La crise humanitaire en République Démocratique du Congo (RDC) atteint un tournant critique. Le Cluster Sécurité Alimentaire vient de publier un rapport alarmant sur la situation alimentaire dans l’Est du pays, aggravée par les conflits armés et les déplacements massifs de population. Ce rapport, basé notamment sur une enquête du Programme Alimentaire Mondial (PAM), fournit des données accablantes : 75 % des personnes déplacées souffrent d’un score de consommation alimentaire insuffisant, témoignant d’une insécurité alimentaire extrême. Une hausse dramatique qui, en seulement deux mois, est passée de 13 % avant la prise de Goma par le M23 en décembre 2024, à 71 % en février 2025.

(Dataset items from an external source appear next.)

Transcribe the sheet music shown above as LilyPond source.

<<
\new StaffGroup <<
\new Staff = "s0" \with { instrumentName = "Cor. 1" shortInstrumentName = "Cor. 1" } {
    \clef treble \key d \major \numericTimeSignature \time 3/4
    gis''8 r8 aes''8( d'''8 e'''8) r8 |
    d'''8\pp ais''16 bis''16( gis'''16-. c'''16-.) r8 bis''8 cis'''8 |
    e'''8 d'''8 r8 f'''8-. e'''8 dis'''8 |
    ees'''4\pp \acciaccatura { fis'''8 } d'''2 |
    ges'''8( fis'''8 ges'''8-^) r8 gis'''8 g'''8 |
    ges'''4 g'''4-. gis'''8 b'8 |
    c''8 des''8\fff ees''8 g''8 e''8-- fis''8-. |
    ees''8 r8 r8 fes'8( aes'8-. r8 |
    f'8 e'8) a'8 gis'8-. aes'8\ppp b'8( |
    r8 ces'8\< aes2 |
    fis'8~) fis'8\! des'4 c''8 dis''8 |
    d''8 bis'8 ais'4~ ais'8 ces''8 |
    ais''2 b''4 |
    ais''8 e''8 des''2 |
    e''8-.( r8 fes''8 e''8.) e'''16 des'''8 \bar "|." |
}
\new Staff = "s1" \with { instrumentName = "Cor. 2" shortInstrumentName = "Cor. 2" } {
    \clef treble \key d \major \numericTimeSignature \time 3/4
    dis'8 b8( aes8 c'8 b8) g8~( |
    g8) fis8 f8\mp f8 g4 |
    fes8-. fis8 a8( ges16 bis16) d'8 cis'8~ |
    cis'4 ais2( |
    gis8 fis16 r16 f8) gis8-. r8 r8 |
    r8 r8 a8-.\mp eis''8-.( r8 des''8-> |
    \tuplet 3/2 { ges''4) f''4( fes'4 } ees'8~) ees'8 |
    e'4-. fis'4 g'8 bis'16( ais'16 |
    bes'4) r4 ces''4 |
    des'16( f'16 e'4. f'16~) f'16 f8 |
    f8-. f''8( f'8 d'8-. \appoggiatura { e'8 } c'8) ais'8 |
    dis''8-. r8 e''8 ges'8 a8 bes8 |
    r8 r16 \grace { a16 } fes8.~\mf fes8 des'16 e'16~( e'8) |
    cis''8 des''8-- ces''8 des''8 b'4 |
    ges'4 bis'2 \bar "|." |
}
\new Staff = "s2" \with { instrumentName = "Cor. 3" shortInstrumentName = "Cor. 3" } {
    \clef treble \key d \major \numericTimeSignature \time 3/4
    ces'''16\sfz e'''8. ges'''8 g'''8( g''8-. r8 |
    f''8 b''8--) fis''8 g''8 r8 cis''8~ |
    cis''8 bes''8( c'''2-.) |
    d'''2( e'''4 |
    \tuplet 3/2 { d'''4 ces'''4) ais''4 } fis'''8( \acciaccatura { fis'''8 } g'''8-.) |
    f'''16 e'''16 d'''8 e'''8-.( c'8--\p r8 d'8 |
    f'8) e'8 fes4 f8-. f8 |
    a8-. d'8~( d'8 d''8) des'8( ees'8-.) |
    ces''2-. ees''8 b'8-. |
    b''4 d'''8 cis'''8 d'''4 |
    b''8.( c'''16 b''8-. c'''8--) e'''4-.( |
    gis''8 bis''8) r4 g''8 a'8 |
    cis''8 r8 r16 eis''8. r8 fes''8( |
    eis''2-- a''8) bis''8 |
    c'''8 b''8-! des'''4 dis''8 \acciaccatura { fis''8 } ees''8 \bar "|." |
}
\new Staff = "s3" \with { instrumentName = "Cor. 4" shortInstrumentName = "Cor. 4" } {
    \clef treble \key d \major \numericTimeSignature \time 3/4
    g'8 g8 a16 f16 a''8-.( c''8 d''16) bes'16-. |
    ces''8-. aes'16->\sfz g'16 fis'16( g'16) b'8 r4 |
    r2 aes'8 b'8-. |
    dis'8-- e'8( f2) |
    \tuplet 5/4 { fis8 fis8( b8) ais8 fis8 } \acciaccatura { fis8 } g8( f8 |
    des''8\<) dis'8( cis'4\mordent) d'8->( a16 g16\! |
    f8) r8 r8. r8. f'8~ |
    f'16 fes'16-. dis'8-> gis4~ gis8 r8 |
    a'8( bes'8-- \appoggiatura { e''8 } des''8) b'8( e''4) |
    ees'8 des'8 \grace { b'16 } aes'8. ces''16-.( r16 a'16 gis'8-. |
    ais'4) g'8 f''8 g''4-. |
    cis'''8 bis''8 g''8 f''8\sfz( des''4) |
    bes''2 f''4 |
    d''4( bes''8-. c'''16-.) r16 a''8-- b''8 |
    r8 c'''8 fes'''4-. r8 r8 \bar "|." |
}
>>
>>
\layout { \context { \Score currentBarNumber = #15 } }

Les chiffres choquants ne s’arrêtent pas là. À Goma et dans ses alentours, les conditions des déplacés internes (PDI) varient peu selon leur situation : qu’ils soient restés dans des camps, hébergés dans des centres collectifs ou auprès de familles d’accueil, environ 72 % à 74 % expérimentent une alimentation insuffisante. Cette précarité frappe aussi les familles qui tentent de retourner dans leurs villages d’origine, où les moyens de subsistance ne sont plus accessibles. Privées de ressources, 80 % des déplacés ont perdu leurs stocks de nourriture, poussés à la mendicité pour survivre. Les enfants, souvent les plus vulnérables, paient un lourd tribut à cette crise.
Malheureusement, l’accès humanitaire reste un défi majeur. L’aéroport de Goma fermé, les combats étendus à la province du Sud-Kivu et l’état catastrophique des routes vers Bukavu entravent l’acheminement de l’aide humanitaire. Les ONG et agences internationales mettent également en lumière des problèmes bureaucratiques ralentissant leur déploiement, notamment des formalités douanières et des retards dans l’obtention des visas.
Le contexte difficile pousse les PDI et les familles à adopter des stratégies désespérées. Une étude réalisée par Caritas à Bukavu révèle que nombre de familles sautent des repas ou restent des journées entières sans manger. Les stocks des familles d’accueil, déjà fragilisées par la situation, ne suffisent plus à répondre à la demande croissante.
La crise actuelle creuse les répercussions d’une insécurité chronique. En 2024, 25,6 millions de Congolais étaient déjà en insécurité alimentaire aiguë, avec 3,1 millions atteignant la Phase 4 du cadre IPC, une situation qualifiée d’urgence alimentaire. L’escalade des violences en janvier 2025, notamment dans les territoires de Goma, Nyiragongo et Masisi, a entraîné un nouveau déplacement de plus de 700 000 personnes vers les abords de Goma, et vers des zones plus éloignées comme Bukavu, Uvira ou même le Burundi qui accueille désormais plus de 42 000 demandeurs d’asile congolais.
Face à cette situation critique, les infrastructures de base, telles que l’eau potable, l’assainissement et les services de santé, sont gravement endommagées, rendant la gestion de cette crise encore plus complexe. Les ONG et agences internationales appellent à une réponse urgente et massive. Un renforcement immédiat de l’aide humanitaire est indispensable pour éviter une catastrophe alimentaire de large envergure en RDC.
À l’heure où le monde observe des crises humanitaires d’une ampleur sans précédent, la situation dans l’Est du Congo rappelle la nécessité d’une solidarité internationale accrue et d’un soutien effectif aux populations les plus vulnérables. Cette crise met en lumière l’urgence d’agir pour éviter une détérioration irréversible de la santé et des moyens de subsistance des millions de Congolais affectés.